6. Il y a lieu, dans les circonstances de l'espèce, de statuer en application des dispositions de l'article L. 821-2 du code de justice administrative sur la demande de suspension présentée par la société Groupe Invest-Immo France.
7. Pour demander la suspension de l'exécution de la décision de préemption du 5 juin 2015, la société Groupe Invest-Immo France soutient que :
- le droit de préemption urbain renforcé n'a pas été légalement institué sur le territoire de la commune du Pont-de-Claix par la délibération du conseil municipal du 31 mai 2001, en raison de l'absence de justification de l'institution du droit de préemption simple et de l'existence d'un plan local d'urbanisme rendu public ou approuvé et de la violation des articles L. 2121-12 du code général des collectivités territoriales et R. 211-2 et R. 211-3 du code de l'urbanisme ;
- la délibération du conseil de communauté de Grenoble-Alpes Métropole du 19 décembre 2014, déléguant l'exercice du droit de préemption au président de cette métropole, a été adoptée en méconnaissance des dispositions des articles L. 2121-10 et L. 2121-12 du code général des collectivités territoriales ;
- l'arrêté du 1er juin 2015 par lequel le président de Grenoble-Alpes Métropole a délégué à l'établissement public foncier local du Dauphiné l'exercice du droit de préemption sur les parcelles en litige est entaché d'incompétence, faute de délégation au président de la métropole postérieure à la création de celle-ci, et a été pris irrégulièrement, compte tenu de la situation de conflit d'intérêts dans laquelle il se trouvait en sa qualité de maire de la commune du Pont-de-Claix ;
- le directeur de l'établissement public foncier local du Dauphiné était incompétent pour signer la décision de préemption, faute de délégation à cet effet ;
- la décision de préemption méconnaît les articles L. 324-1, R. 213-6, R. 213-15 et R. 213-21 du code de l'urbanisme ainsi que la délibération du conseil de Grenoble-Alpes Métropole du 3 avril 2015 relative aux modalités de mise en oeuvre du droit de préemption urbain ;
- la décision de préemption méconnaît l'article L. 210-1 du code de l'urbanisme, dès lors qu'elle est motivée par la création d'une zone d'aménagement concertée qui n'a pas été décidée.

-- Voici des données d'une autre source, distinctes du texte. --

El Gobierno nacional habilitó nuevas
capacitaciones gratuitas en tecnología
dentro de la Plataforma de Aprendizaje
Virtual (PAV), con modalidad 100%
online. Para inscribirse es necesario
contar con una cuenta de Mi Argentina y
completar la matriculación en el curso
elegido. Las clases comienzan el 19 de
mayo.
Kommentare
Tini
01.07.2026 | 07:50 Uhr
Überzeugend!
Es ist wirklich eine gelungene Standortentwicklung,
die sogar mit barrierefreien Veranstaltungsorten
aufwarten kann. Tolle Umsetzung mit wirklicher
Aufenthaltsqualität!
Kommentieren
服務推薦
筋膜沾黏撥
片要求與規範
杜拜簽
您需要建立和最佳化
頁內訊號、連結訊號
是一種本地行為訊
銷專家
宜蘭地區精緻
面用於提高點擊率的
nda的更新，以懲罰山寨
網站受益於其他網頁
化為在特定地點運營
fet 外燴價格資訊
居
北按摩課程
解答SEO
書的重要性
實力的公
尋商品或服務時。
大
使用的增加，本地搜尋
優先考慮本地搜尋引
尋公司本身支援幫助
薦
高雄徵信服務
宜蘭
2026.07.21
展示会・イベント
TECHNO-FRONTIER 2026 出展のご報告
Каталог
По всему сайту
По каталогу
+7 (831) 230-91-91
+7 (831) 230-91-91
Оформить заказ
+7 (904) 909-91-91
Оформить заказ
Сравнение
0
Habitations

8. En l'état de l'instruction, aucun de ces moyens ne paraît propre à créer un doute sérieux quant à la légalité de la décision en litige.

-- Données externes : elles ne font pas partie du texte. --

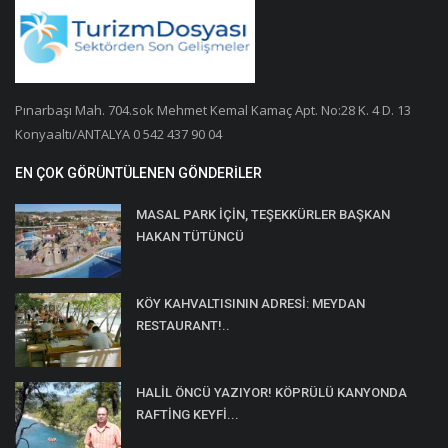
Pınarbaşı Mah. 704.sok Mehmet Kemal Kamaç Apt. No:28 K. 4 D. 13
Konyaaltı/ANTALYA 0 542 437 90 04
EN ÇOK GÖRÜNTÜLENEN GÖNDERILER
MASAL PARK İÇİN, TEŞEKKÜRLER BAŞKAN
HAKAN TÜTÜNCÜ
KÖY KAHVALTISININ ADRESİ: MEYDAN
RESTAURANT!..
HALİL ÖNCÜ YAZIYOR! KÖPRÜLÜ KANYONDA
RAFTİNG KEYFİ...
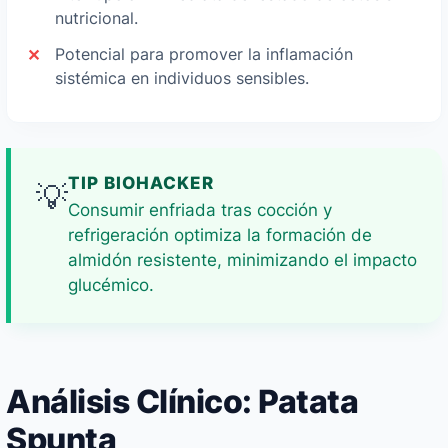
nutricional.
Potencial para promover la inflamación
sistémica en individuos sensibles.
TIP BIOHACKER
💡
Consumir enfriada tras cocción y
refrigeración optimiza la formación de
almidón resistente, minimizando el impacto
glucémico.
Análisis Clínico: Patata
Spunta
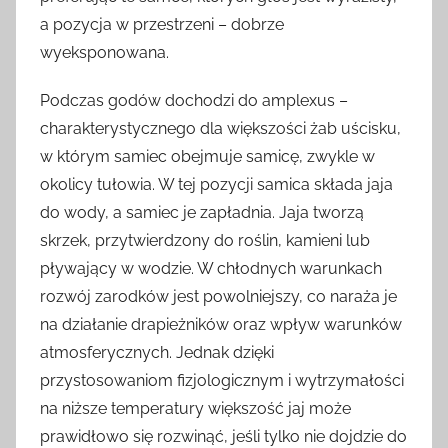
a pozycja w przestrzeni – dobrze
wyeksponowana.
Podczas godów dochodzi do amplexus –
charakterystycznego dla większości żab uścisku,
w którym samiec obejmuje samicę, zwykle w
okolicy tułowia. W tej pozycji samica składa jaja
do wody, a samiec je zapładnia. Jaja tworzą
skrzek, przytwierdzony do roślin, kamieni lub
pływający w wodzie. W chłodnych warunkach
rozwój zarodków jest powolniejszy, co naraża je
na działanie drapieżników oraz wpływ warunków
atmosferycznych. Jednak dzięki
przystosowaniom fizjologicznym i wytrzymałości
na niższe temperatury większość jaj może
prawidłowo się rozwinąć, jeśli tylko nie dojdzie do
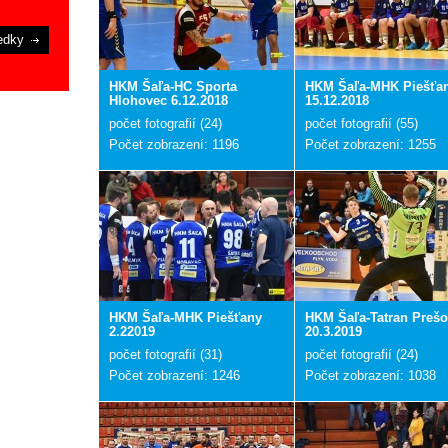
edky
HKM Šaľa-HC Sporta
HKM Šaľa-MHK Piešťa
Hlohovec 6.12.2018
15.12.2018
počet fotografií (24)
počet fotografií (55)
Počet zobrazení: 1196
Počet zobrazení: 1255
HKM Šaľa-MHK Piešťany
HKM Šaľa-Tatran Preš
2.22019
20.3.2019
počet fotografií (31)
počet fotografií (24)
Počet zobrazení: 1246
Počet zobrazení: 1038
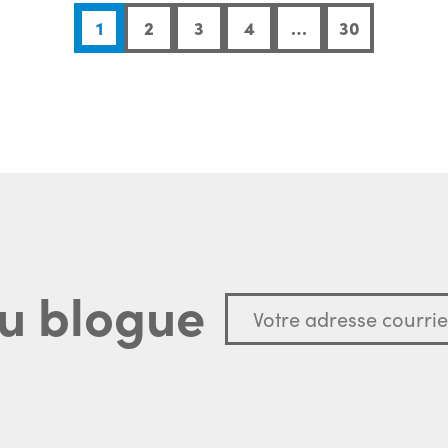
1
2
3
4
…
30
u blogue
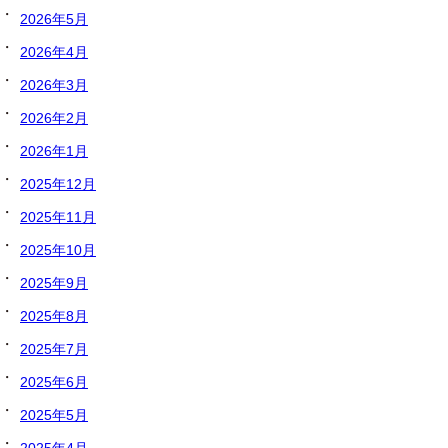
2026年5月
2026年4月
2026年3月
2026年2月
2026年1月
2025年12月
2025年11月
2025年10月
2025年9月
2025年8月
2025年7月
2025年6月
2025年5月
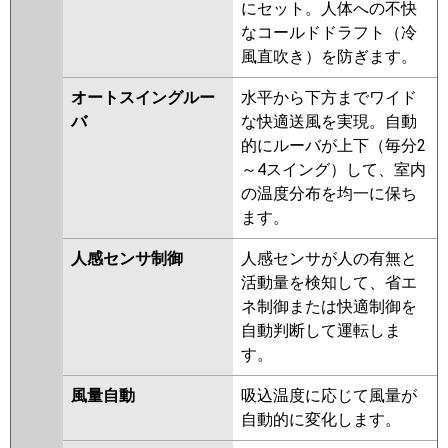
PLZ-ZRMP56LR
にセット。人体への不快
なコールドドラフト（冷
日立
RCID-GP56RGH7
RCID-GP56RGH6
風直吹き）を防ぎます。
RCID-GP56RGH5
RCID-GP56RGH4
RCID-GP56RGH3
RCID-AP56GH7
オートスイングルー
水平から下方までワイド
RCID-GP56RGH2
RCID-AP56GH6
バ
な快適送風を実現。自動
RCID-GP56RGH1
的にルーバが上下（毎分2
～4スイング）して、室内
三菱重工
FDTWZ565HA5SA-rak
の温度分布を均一に保ち
FDTWZ565HA5SA
ます。
FDTWZ565H5SA
FDTWZ565H5SA-rak
人感センサ制御
人感センサが人の有無と
FDTWZ565H5S-rakuri-na
活動量を検知して、省エ
FDTWZ565H5S
ネ制御または快適制御を
自動判断して運転しま
パナソニック
PA-P56L7GNB
PA-P56L7GB
PA-
す。
P56L7GNA
PA-P56L7GA
PA-
P56L7G
PA-P56L7GN
PA-
風量自動
吸込温度に応じて風量が
P56L6GB
PA-P56L6GNB
PA-
自動的に変化します。
P56L6GA
PA-P56L6GN1
PA-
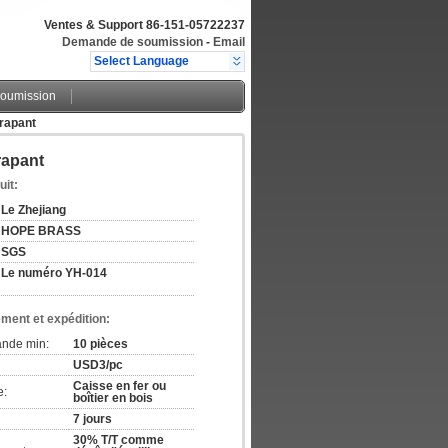
Ventes & Support
86-151-05722237
Demande de soumission
-
Email
Select Language
oumission
érapant
rapant
uit:
Le Zhejiang
HOPE BRASS
SGS
Le numéro YH-014
ement et expédition:
ande min:
10 pièces
USD3/pc
Caisse en fer ou
e:
boîtier en bois
7 jours
30% T/T comme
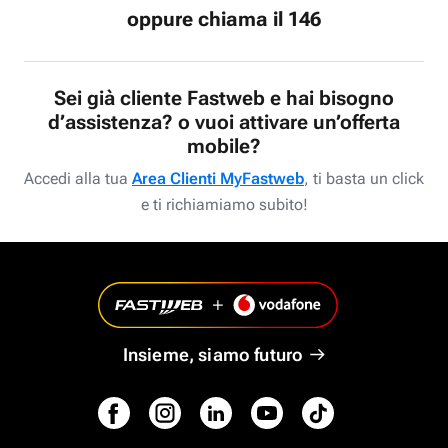
oppure chiama il 146
Sei già cliente Fastweb e hai bisogno
d’assistenza? o vuoi attivare un’offerta
mobile?
Accedi alla tua
Area Clienti MyFastweb
, ti basta un click
e ti richiamiamo subito!
Insieme, siamo futuro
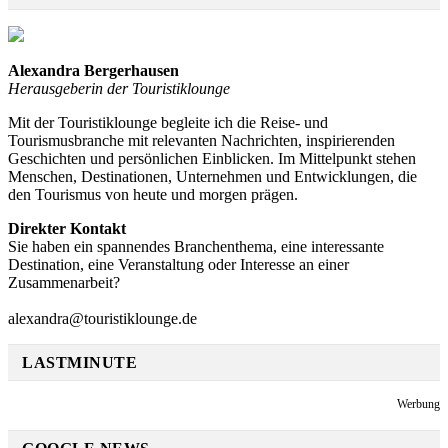
Alexandra Bergerhausen
Herausgeberin der Touristiklounge
Mit der Touristiklounge begleite ich die Reise- und
Tourismusbranche mit relevanten Nachrichten, inspirierenden
Geschichten und persönlichen Einblicken. Im Mittelpunkt stehen
Menschen, Destinationen, Unternehmen und Entwicklungen, die
den Tourismus von heute und morgen prägen.
Direkter Kontakt
Sie haben ein spannendes Branchenthema, eine interessante
Destination, eine Veranstaltung oder Interesse an einer
Zusammenarbeit?
alexandra@touristiklounge.de
LASTMINUTE
Werbung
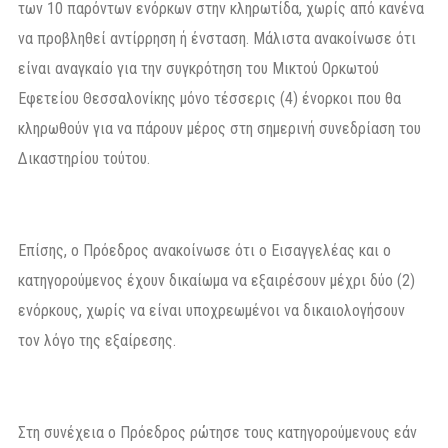
των 10 παρόντων ενόρκων στην κληρωτίδα, χωρίς από κανένα
να προβληθεί αντίρρηση ή ένσταση. Μάλιστα ανακοίνωσε ότι
είναι αναγκαίο για την συγκρότηση του Μικτού Ορκωτού
Εφετείου Θεσσαλονίκης μόνο τέσσερις (4) ένορκοι που θα
κληρωθούν για να πάρουν μέρος στη σημερινή συνεδρίαση του
Δικαστηρίου τούτου.
Επίσης, ο Πρόεδρος ανακοίνωσε ότι ο Εισαγγελέας και ο
κατηγορούμενος έχουν δικαίωμα να εξαιρέσουν μέχρι δύο (2)
ενόρκους, χωρίς να είναι υποχρεωμένοι να δικαιολογήσουν
τον λόγο της εξαίρεσης.
Στη συνέχεια ο Πρόεδρος ρώτησε τους κατηγορούμενους εάν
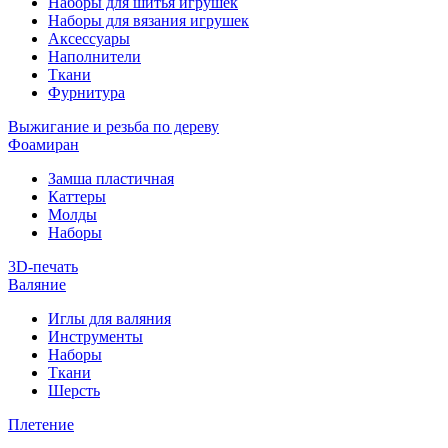
Наборы для шитья игрушек
Наборы для вязания игрушек
Аксессуары
Наполнители
Ткани
Фурнитура
Выжигание и резьба по дереву
Фоамиран
Замша пластичная
Каттеры
Молды
Наборы
3D-печать
Валяние
Иглы для валяния
Инструменты
Наборы
Ткани
Шерсть
Плетение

9. Il résulte de ce qui précède que l'une des conditions mises par l'article L. 521-1 du code de justice administrative à la suspension de l'exécution d'une décision n'est pas remplie. Dès lors, les conclusions à fin de suspension de la société Groupe Invest-Immo France doivent être rejetées.
10. Il y a lieu, dans les circonstances de l'espèce, de mettre à la charge de la société Groupe Invest-Immo France le versement à l'établissement public foncier local du Dauphiné d'une somme de 3 000 euros au titre de l'article L. 761-1 du code de justice administrative. En revanche, les dispositions de cet article font obstacle à ce qu'il soit fait droit aux conclusions de la société Groupe Invest-Immo France présentées au même titre.
D E C I D E :
--------------
Article 1er : L'ordonnance du juge des référés du tribunal administratif de Grenoble du 7 octobre 2015 est annulée.
Article 2 : La demande présentée par la société Groupe Invest-Immo France devant le juge des référés du tribunal administratif de Grenoble est rejetée.
Article 3 : Les conclusions de la société Groupe Invest-Immo France présentées au titre de l'article L. 761-1 du code de justice administrative sont rejetées.
Article 4 : La société Groupe Invest-Immo France versera une somme de 3 000 euros à l'établissement public foncier local du Dauphiné au titre de l'article L. 761-1 du code de justice administrative.
Article 5 : La présente décision sera notifiée à la société Groupe Invest-Immo France et à l'établissement public foncier local du Dauphiné.
Copie en sera adressée à la commune du Pont-de-Claix et à Me B...A..., en qualité de liquidateur judiciaire de la société Alp'Imprim.